I hate having to say goodbye. It’s so heartbreaking. Truly one of the worst parts about living abroad. And it’s constant goodbyes. Each home visit, we have to eventually leave again. Each visiting relative or friend, has to leave us. I won’t even mention the constant moves of our expat friends! 
Each time, my heart shatters a little more but I have to remain strong. Yes, I show that I’m sad but I don’t like to make a big deal out of it. I don’t want my children to sense that deep down inside, I am missing home so much and wish that this tormenting part of being an expat would end. I want to be a strong role model and teach my children (and remind myself) to enjoy our life now and live here. Jakarta is our home now. We are home. Seeing grandma twice a year is our normal. We are happy. 
The ironic thing about my mum leaving is that our relationship is so much better when we are living in different countries! She also gets very overwhelmed by staying with 3 young kids. Her visits are intense. She doesn’t want to explore our city, she just wants to spend time with her grandchildren.

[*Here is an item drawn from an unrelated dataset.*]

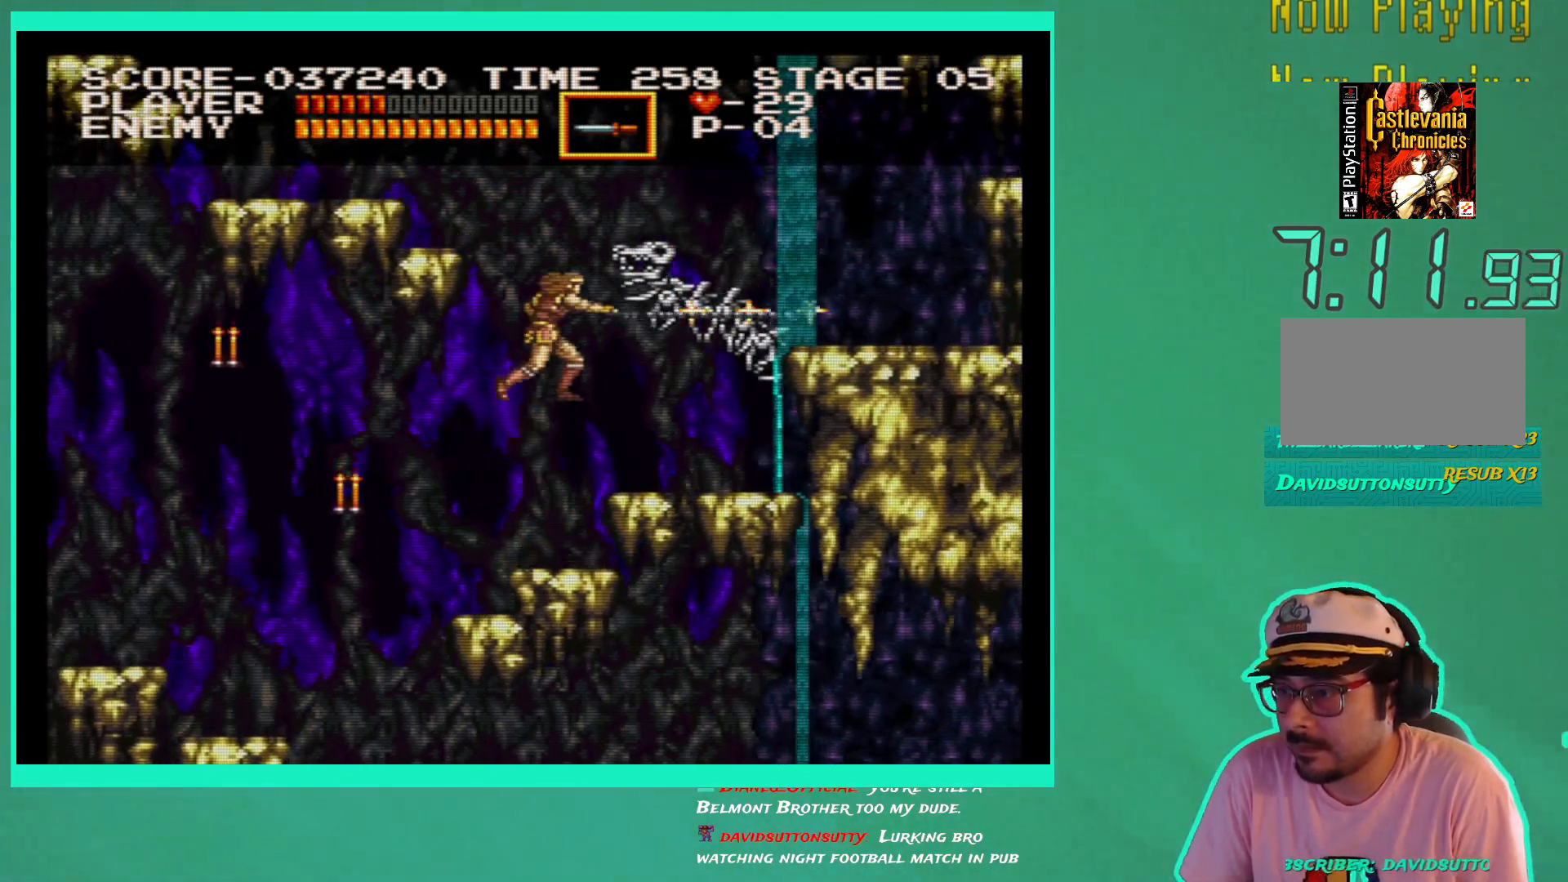
{"buttons": [], "left_stick": "center", "right_stick": "center", "events": [[83, "X", "up"], [367, "A", "down"], [500, "A", "up"]]}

I want her to feel at home and constantly welcomed, even if during certain times, this is difficult for me. I think most expats are fiercely independent (hence why we chose this life), so it’s difficult for me to be suddenly living with my mum again! 
I always wonder, how much longer should we sustain this expat lifestyle? My mum is getting older each year and I honestly don’t want my children growing up, and living so far away from her. I worry about her health, her safety, her emotional well being. I worry that if something happens to her, I am too far away. And not having grandparents growing up myself, I truly want this gift for my children. I’ve always wanted my children to be surrounded by their extended family, so why am I doing this?!
The worst part right now is that as much as my heart is breaking, I know my mum’s is a million times worse. She’s left her world behind in Jakarta, crying on a plane, all by herself. And I can’t be there to give her a hug. I’ll miss you mum!